■ TRECHO DO TEXTO ■
____

Acho que eu sou básica

por | ago 16, 2022 | Pessoal | 0 Comentários

No episódio 10 da primeira temporada de Sex And The City, Carrie, Miranda, Charlotte e Samantha são convidadas para um chá de bebê de uma amiga porralouca. No evento, elas conversam sobre como Laney, a amiga, era a alma da festa e roubava a cena com conjuntinhos de couro e strip-teases não solicitados. Anos depois, essa mesma Laney estava casada, grávida e dando um chá de bebê para a pequena Sheila.

Esse episódio meio esquecido dentre as 7 temporadas traz questionamentos para as protagonistas, que se perguntam se já não deveriam estar nessa mesma fase da vida, ao mesmo tempo em que o reencontro traz uma reflexão inversa para a tal Laney, que se lembra de uma versão muito mais cool de si mesma.

Sex And The City S01E10

Depois de ver as amigas solteiras, Laney até tenta fazer as mesmas coisas que fazia quando solteira (tirar a roupa em festas, por exemplo), e mais do que protagonizar uma cena incrivelmente constrangedora, ela estrela uma cena triste onde vemos uma mulher que não se reconhece na pessoa que se tornou, mas também não se enxerga no que era antes. E é aqui que começa minha reflexão. Porque hoje eu me vejo mais ou menos nesse mesmo lugar.

____

■ INFORMAÇÕES EXTRAÍDAS ■
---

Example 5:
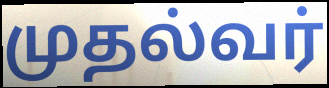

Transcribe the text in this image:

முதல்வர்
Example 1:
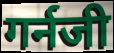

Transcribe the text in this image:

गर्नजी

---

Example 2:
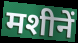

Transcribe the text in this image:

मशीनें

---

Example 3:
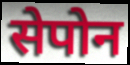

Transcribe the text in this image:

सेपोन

____

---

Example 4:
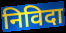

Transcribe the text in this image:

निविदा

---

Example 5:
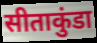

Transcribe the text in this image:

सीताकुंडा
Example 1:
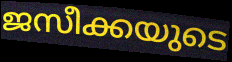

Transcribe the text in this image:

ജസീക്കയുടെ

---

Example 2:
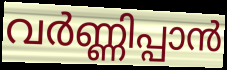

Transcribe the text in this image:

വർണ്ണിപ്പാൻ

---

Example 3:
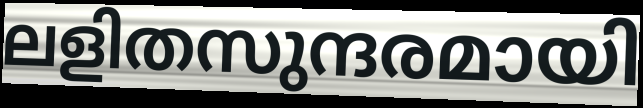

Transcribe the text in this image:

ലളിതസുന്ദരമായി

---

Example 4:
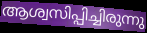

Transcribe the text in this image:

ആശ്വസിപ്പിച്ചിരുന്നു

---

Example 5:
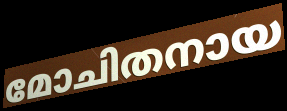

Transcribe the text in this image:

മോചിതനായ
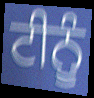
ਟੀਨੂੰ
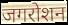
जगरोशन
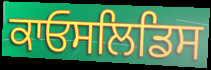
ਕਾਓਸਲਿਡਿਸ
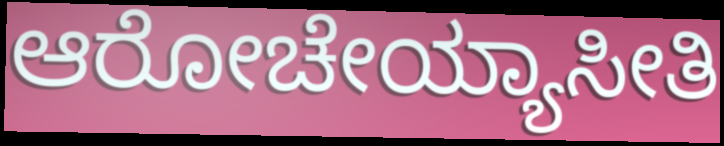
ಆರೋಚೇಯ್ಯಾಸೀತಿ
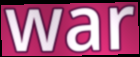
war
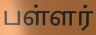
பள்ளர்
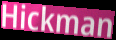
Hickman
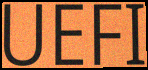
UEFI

____

■ ENUNCIADO DA TAREFA ■
Digite novamente, do começo ao fim e sem nenhuma alteração, o texto sobre o episódio de Sex And The City.

■ RESPOSTA DO EXERCÍCIO ■
Acho que eu sou básica

por | ago 16, 2022 | Pessoal | 0 Comentários

No episódio 10 da primeira temporada de Sex And The City, Carrie, Miranda, Charlotte e Samantha são convidadas para um chá de bebê de uma amiga porralouca. No evento, elas conversam sobre como Laney, a amiga, era a alma da festa e roubava a cena com conjuntinhos de couro e strip-teases não solicitados. Anos depois, essa mesma Laney estava casada, grávida e dando um chá de bebê para a pequena Sheila.

Esse episódio meio esquecido dentre as 7 temporadas traz questionamentos para as protagonistas, que se perguntam se já não deveriam estar nessa mesma fase da vida, ao mesmo tempo em que o reencontro traz uma reflexão inversa para a tal Laney, que se lembra de uma versão muito mais cool de si mesma.

Sex And The City S01E10

Depois de ver as amigas solteiras, Laney até tenta fazer as mesmas coisas que fazia quando solteira (tirar a roupa em festas, por exemplo), e mais do que protagonizar uma cena incrivelmente constrangedora, ela estrela uma cena triste onde vemos uma mulher que não se reconhece na pessoa que se tornou, mas também não se enxerga no que era antes. E é aqui que começa minha reflexão. Porque hoje eu me vejo mais ou menos nesse mesmo lugar.